If a line in the entries contains the string "down", include that line in your answer.

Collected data
--------

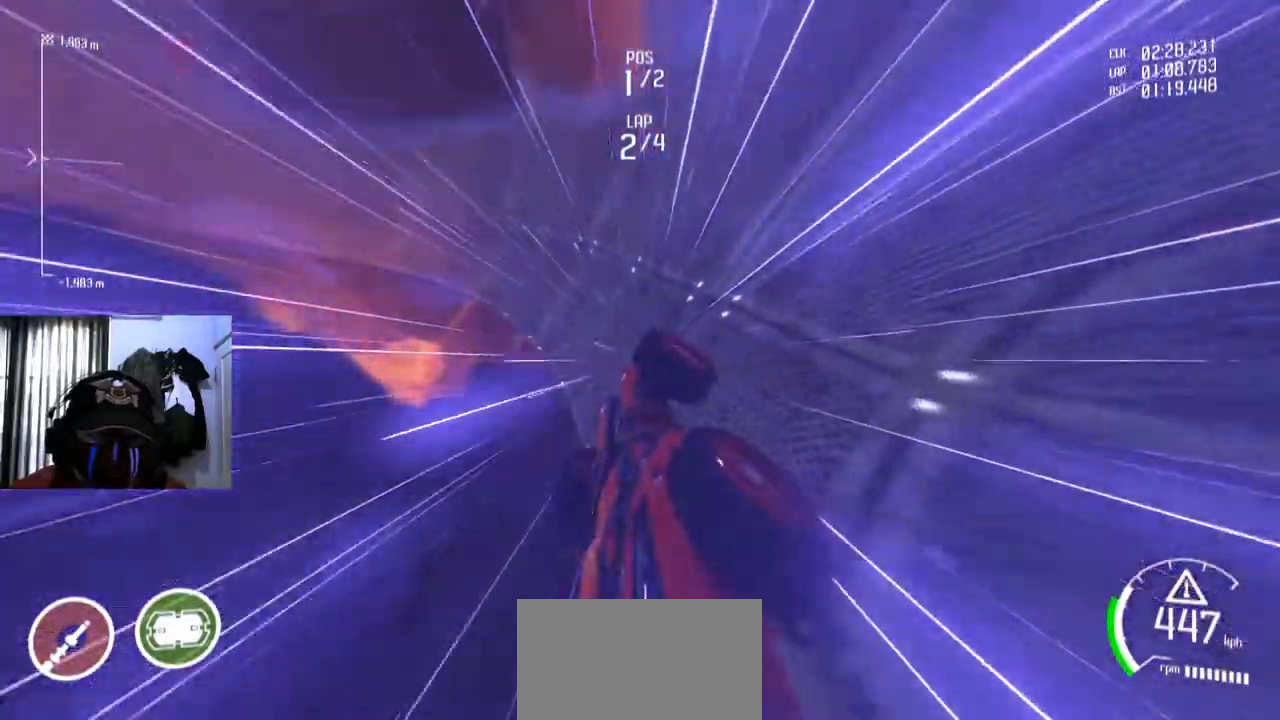
{"buttons": [], "left_stick": "center", "right_stick": "center", "events": []}
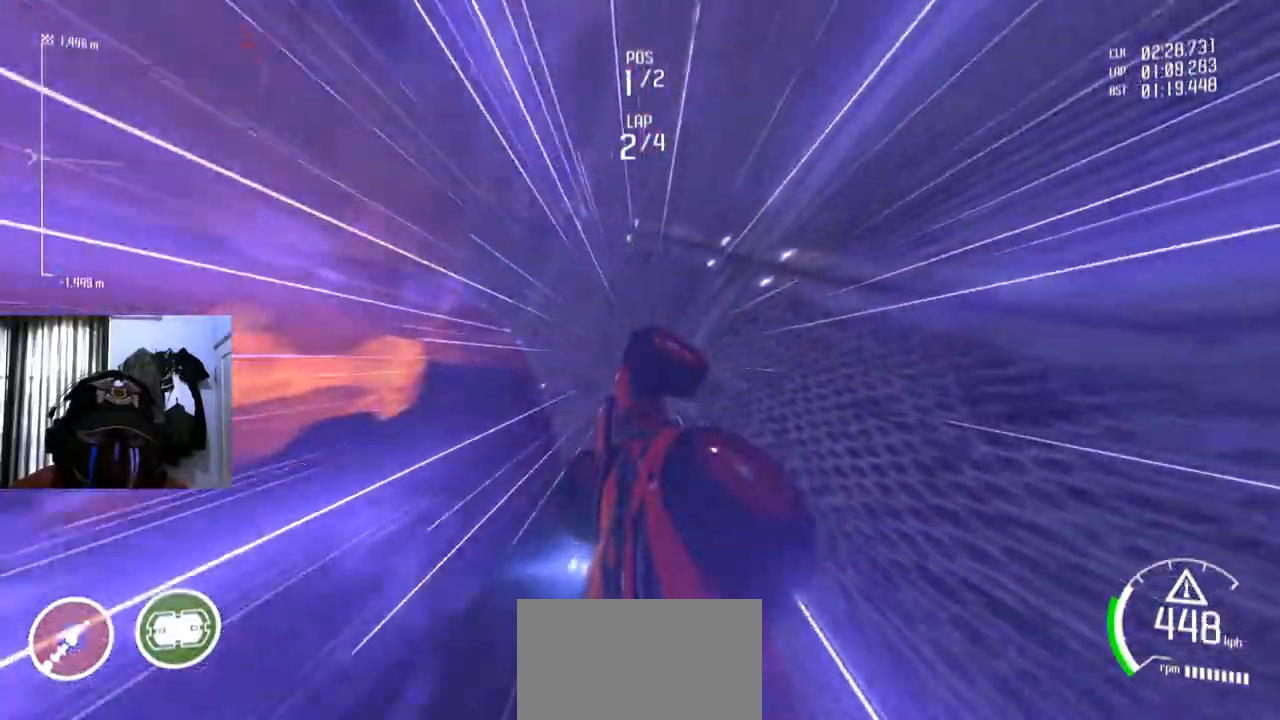
{"buttons": [], "left_stick": "center", "right_stick": "center", "events": [[66, "L2", "down"], [166, "L2", "up"]]}
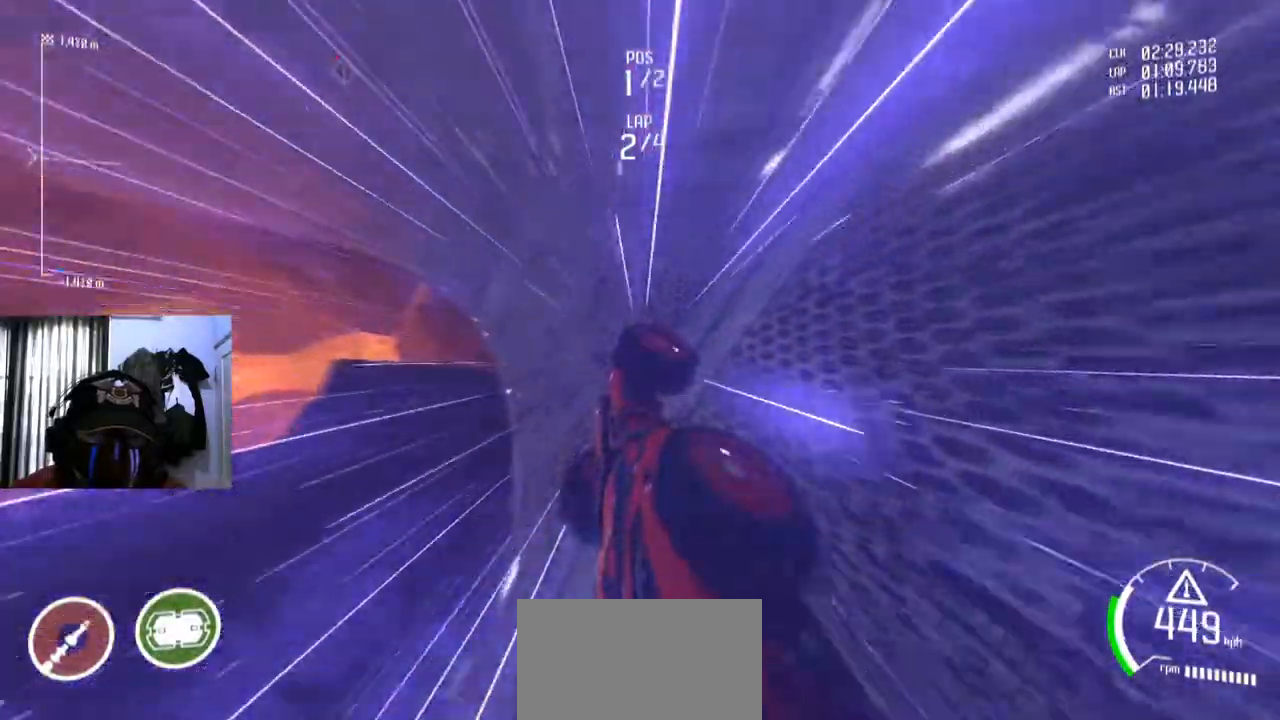
{"buttons": [], "left_stick": "center", "right_stick": "center", "events": []}
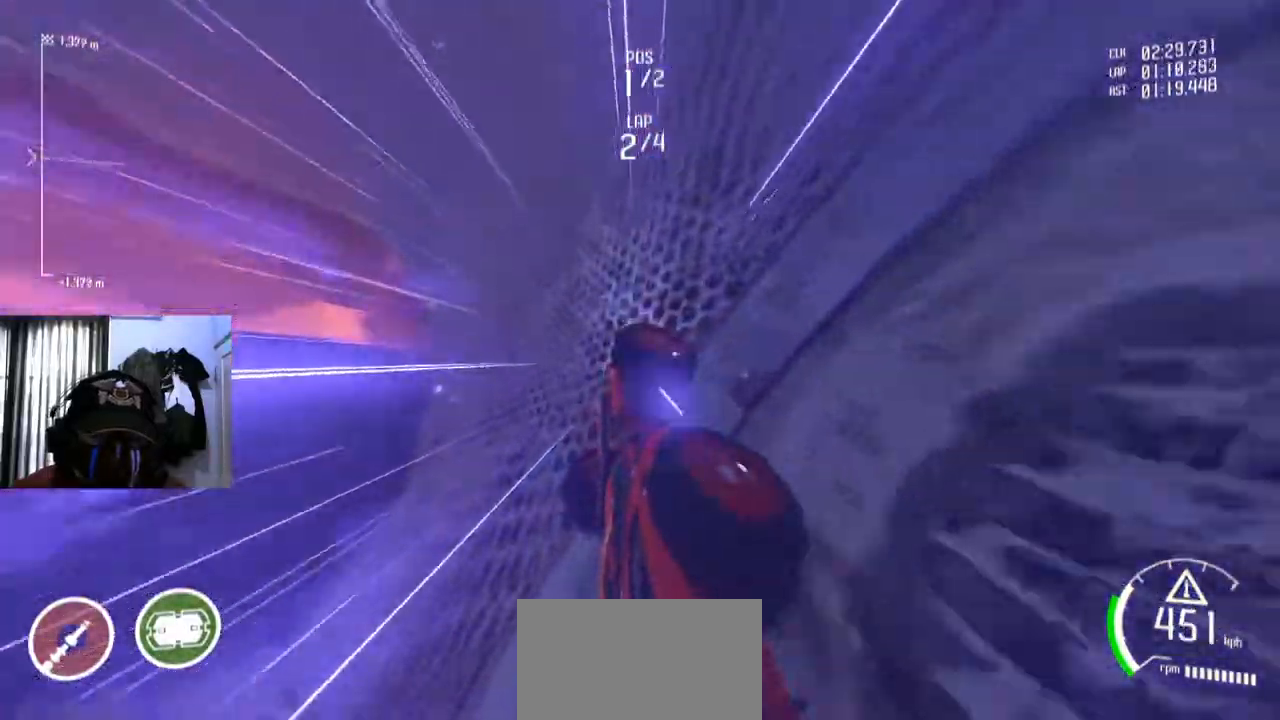
{"buttons": [], "left_stick": "center", "right_stick": "center", "events": [[267, "left_stick", "right"], [433, "left_stick", "center"]]}
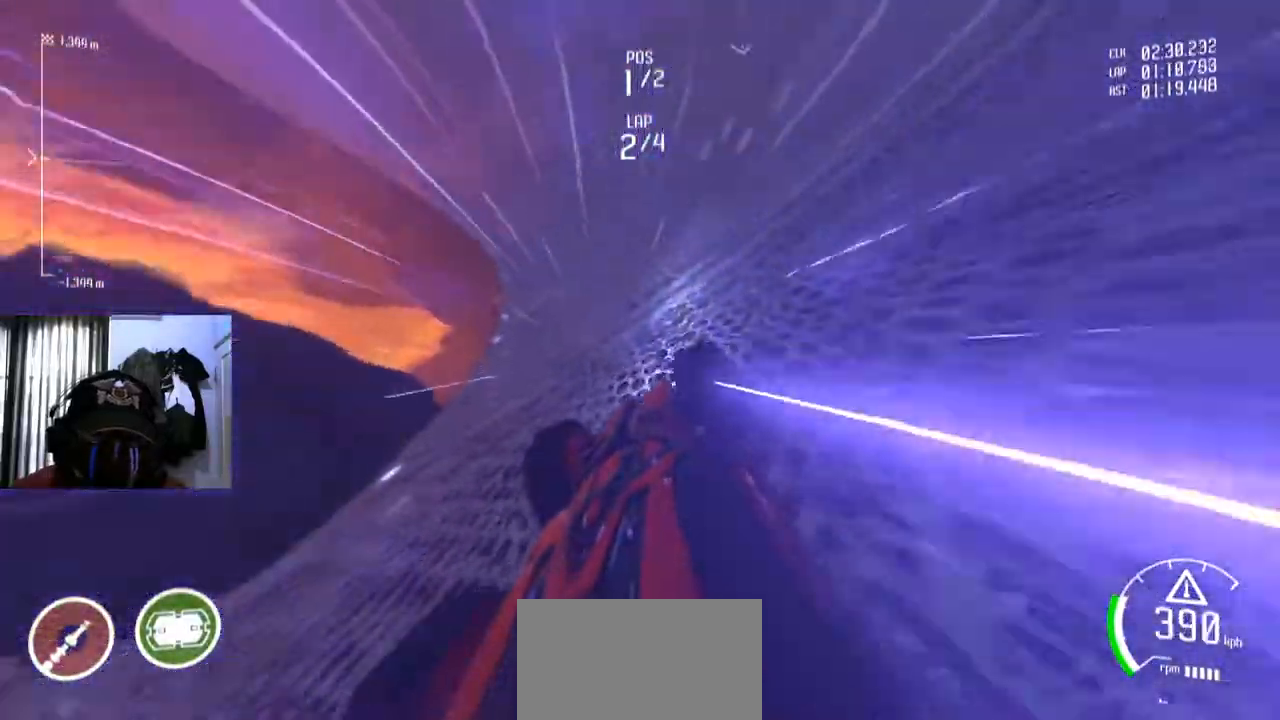
{"buttons": [], "left_stick": "down-left", "right_stick": "center", "events": [[417, "left_stick", "down-left"]]}
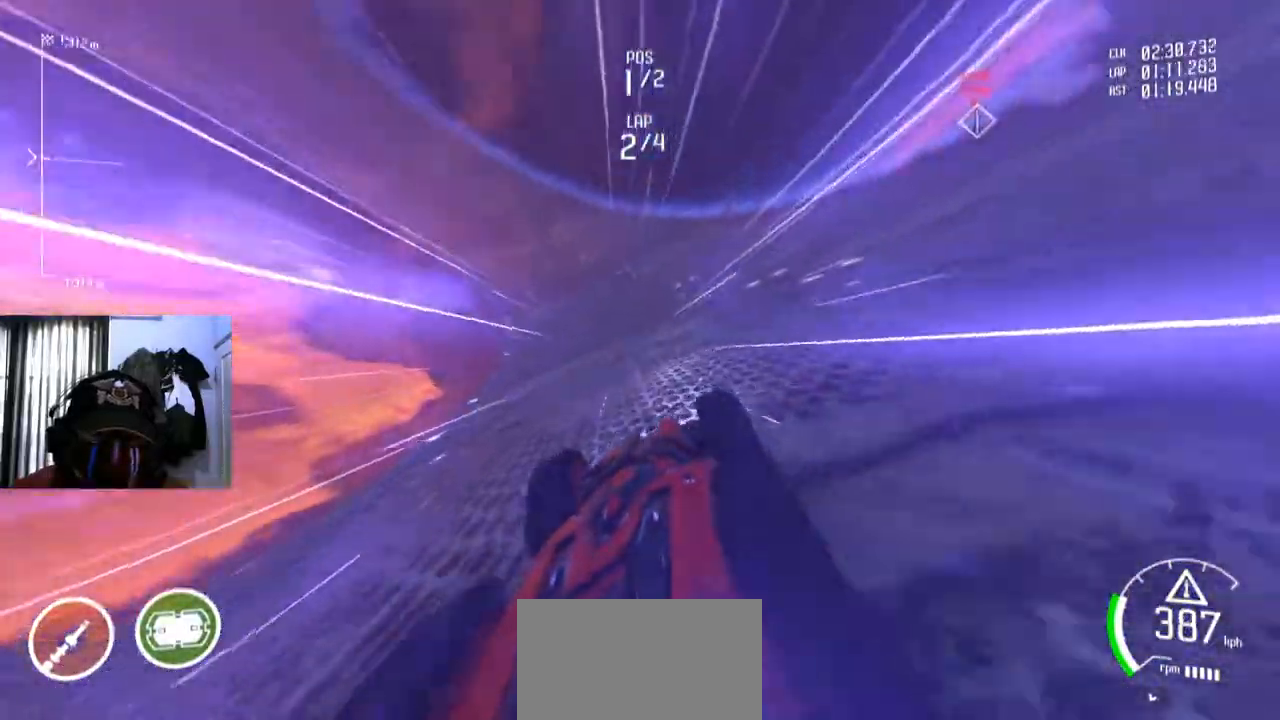
{"buttons": ["A"], "left_stick": "center", "right_stick": "center", "events": [[83, "left_stick", "center"], [483, "A", "down"]]}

--------

__Response__
{"buttons": [], "left_stick": "center", "right_stick": "center", "events": [[66, "L2", "down"], [166, "L2", "up"]]}
{"buttons": [], "left_stick": "down-left", "right_stick": "center", "events": [[417, "left_stick", "down-left"]]}
{"buttons": ["A"], "left_stick": "center", "right_stick": "center", "events": [[83, "left_stick", "center"], [483, "A", "down"]]}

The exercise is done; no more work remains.